Now, the condition on the sum, $(r_1,\rho_1) \circ (r_2,\rho_2) = (r, \rho)$ clearly means that $\rho_2 = \rho$, and the condition to perform the multiplication then forces $\rho_1 = r_2 \rho$. So we have $(r_1,r_2 \rho) \circ (r_2,\rho) = (r, \rho)$ and we can restate this as:

$\displaystyle \mu_n^{\ast} \mu_n (r,\rho) = \sum_{r_1 r_2 = r} \mu_n^{\ast}(r_1)\mu_n (r_2) = \sum_{r_1 r_2 = r} \mu_n(r_1^{-1})\mu_n (r_2)$

Where $r_1 r_2 \rho, r_2 \rho \in \hat{\mathbb{Z}}$. I've dropped the $\rho$'s as the $\mu_n$'s don't care about them. The term $\mu_n(r_1^{-1})\mu_n (r_2)$ is 0 except when $n=r_1^{-1}=r_2$, but since $r = r_1 r_2$, we require $r=1$ in order to get a nonzero sum.
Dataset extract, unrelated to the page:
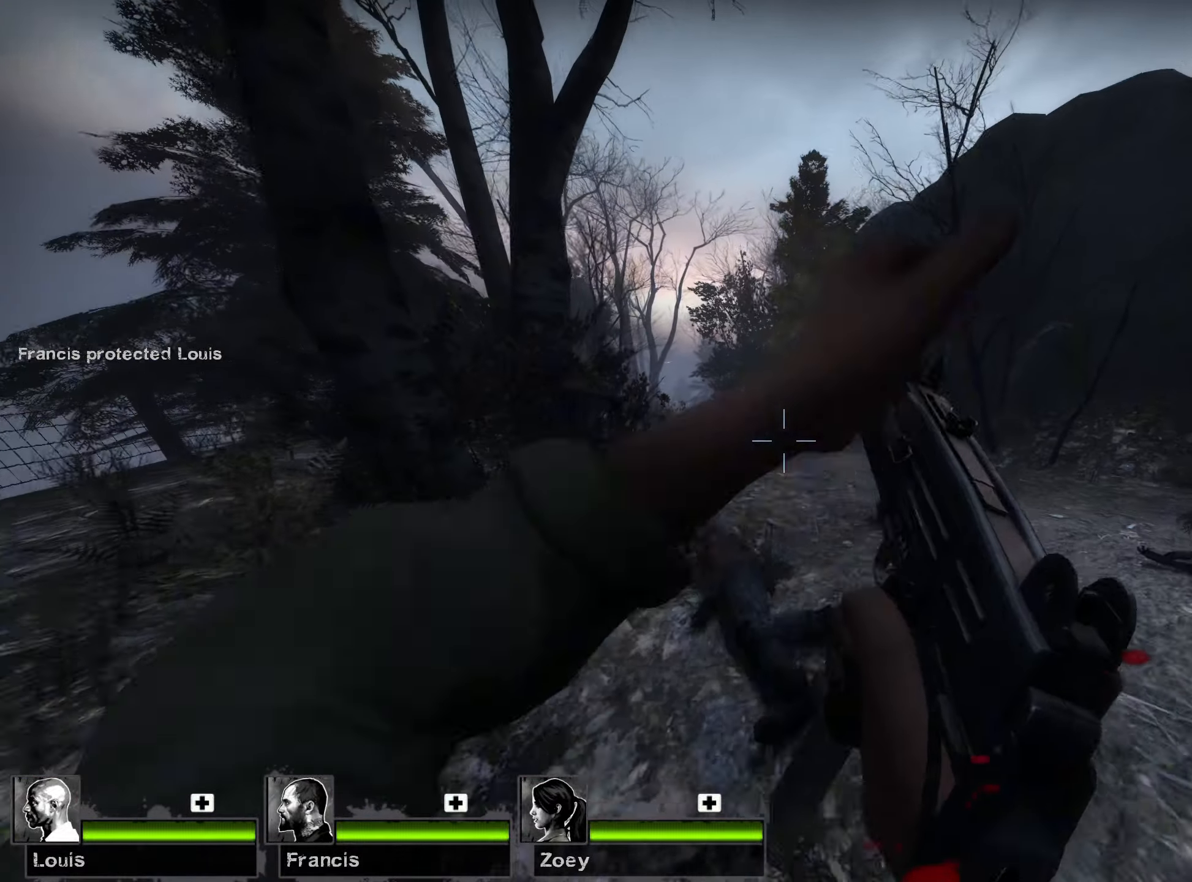
{"keys": ["a", "w"], "mouse": [], "events": [[117, "w", "down"], [233, "d", "up"], [350, "a", "down"]]}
We end up with:

$\displaystyle \mu_n^{\ast} \mu_n (r,\rho) = \mu_1 (r,\rho) \; \text{instead of} \; \mu_n^{\ast} \mu_n (r,\rho) = 1$

Where am I going wrong?

Edit: I'm not going wrong. The problem is that I don't understand unity in a convolution algebra. Here, $1$ is the function such that for all $f \in C^{\ast}[\mathcal{G}]$, $1f = f1 = f$ under convolution. Writing down the convolution of $\mu_1$ shows that it works. Thanks to Professor Kim for questioning me on that. Right, now back to the rest of the writeup!

Note: definitions for the functions came from Fun with $\mathbb{F}_1$'' page 11 and Noncommutative Geometry, Quantum Fields, and Motives'' page 417-418, 424. I didn't use Hecke algebras here, but that formulation is in Proposition 18 of `Hecke Algebras, Type III Factors and Phase Transitions with Spontaneous Symmetry Breaking in Number Theory'' by Bost and Connes.